È molto determinato, Marcello Pacifico, leader del sindacato Anief, che per la prima volta siederà al tavolo delle trattative per il nuovo contratto dei lavoratori della scuola.

E se il governo, questo governo o il prossimo, non dovesse accettare, “andremmo in Tribunale”, minaccia Pacifico. “A questo punto denunceremmo pubblicamente chi, al tavolo, non fosse d’accordo. Se gli altri sindacati non saranno d’accordo li sputtaneremmo in streaming come Grillo. Ci sarà da ridere. Appena dicono no, via con le foto e con i video. Qualcosa cambierà”.

Quanto al contingente per le nuove immissioni in ruolo, il sindacalista è altrettanto caustico. “Fino a quando – precisa – tutti i posti vacanti non saranno annoverati nell’organico di diritto e non si utilizzerà appieno il doppio canale di reclutamento assumendo idonei e vincitori dei concorsi come precari abilitati o con 36 mesi di servizio, la continuità didattica sarà una mera chimera, il balletto delle supplenze farà da padrone e con esso le richieste di risarcimenti da parte di precari danneggiati e che non ce la fanno più a passare come vittime sacrificali di un sistema che sembra sempre più avvolto su stesso”.

Marcello Pacifico, il contingente di assunzioni in ruolo approvato è sufficiente, o dopo anni dalla sentenza della Corte di Giustizia siamo punto e a capo?

“È 15 anni che lo Stato promette immissioni in ruolo e tuttavia da anni non si risolvono i problemi, che negli ultimi anni anzi si sono pure aggravati. Più della metà del contingente autorizzato non va in ruolo perché nasce dal fatto che nonostante i tanti abilitati il sistema di reclutamento rende impossibile l’assunzione. Buona parte dei problemi si risolverebbero estendendo il doppio canale di reclutamento alle graduatorie di istituto che attualmente è il canale da cui si prendono i supplenti. Se hai un problema di abuso e l’abuso si verifica nelle graduatorie d’istituto, allora devi intervenire proprio là. Per fare questo occorre trasformare l’organico di fatto in organico di diritto e nel caso dei docenti di terza fascia procedere con una nomina in ruolo previo un pas di un anno”.

Questo sarebbe sufficiente?

“Assieme a questo occorre che i docenti inseriti nelle graduatorie di merito e nelle graduatorie di merito regionali possano andare in ruolo anche in regioni diverse. L’altro problema è che metà delle cattedre è vacante per mancata trasformazione dell’organico di fatto in organico di diritto. In ogni caso, c’è da chiedersi quale sia la motivazione se dopo il piano di assunzioni di Fioroni, di Renzi e gli altri, e dopo che oggi il Miur autorizza 52 mila cattedre, ecco nonostante tutto questo la Ue chieda allo Stato italiano perché il nostro sistema di reclutamento non risolve il problema dell’abuso dei contratti a termine”.

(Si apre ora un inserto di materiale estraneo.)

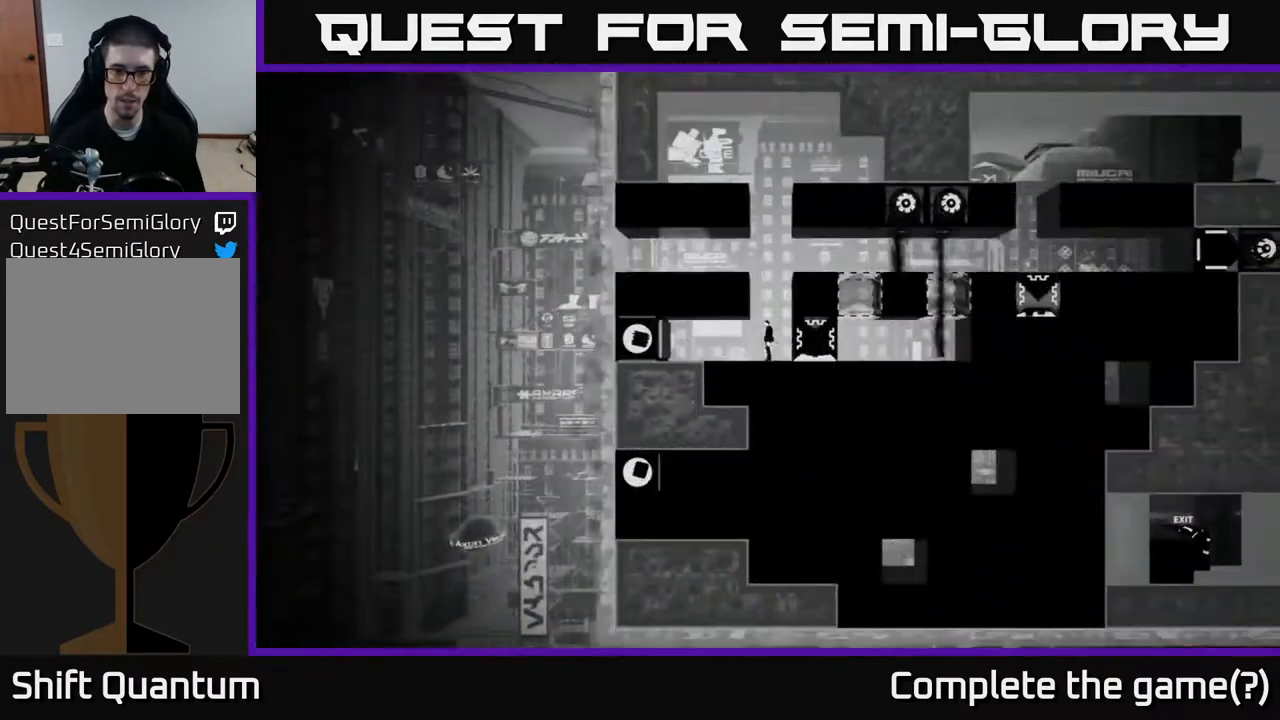
{"buttons": [], "left_stick": "left", "right_stick": "center", "events": []}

Qual è la motivazione, secondo lei?

“E’ che a priori non vogliono adeguare l’organico di fatto all’organico di diritto. L’organico di diritto serve per il funzionamento della scuola. L’organico di fatto si utilizza per le esigenze momentanee e straordinarie. Un esempio è l’organico di sostegno, dove abbiamo quasi il 40 per cento di docenti utilizzati su posti in deroga ogni anno e che cresce di anno in anno. E cresce perché ogni anno il numero di ragazzi diversamente abili aumenta. Di fronte a questo problema lo Stato preferisce la chiamata al 30 giugno sia perché risparmia sul mese estivo sia perché i contratti dati ai precari non hanno la progressione di carriera. E’ pacifico che non debba essere così ma lo Stato continua nonostante la macroevidenza che i posti in deroga non siano nei fatti esigenze temporanee. Si tratta di esigenze di risparmio ma che vanno contro la giurisprudenza e la normativa europea. Ma se non fai ricorso non ottieni niente. Invece, se tutti i precari ricorressero per abuso di contratti a termine lo Stato adeguerebbe l’organico”.

Non sta meglio il personale Ata. Non solo precarietà ma anche stipendi bassi.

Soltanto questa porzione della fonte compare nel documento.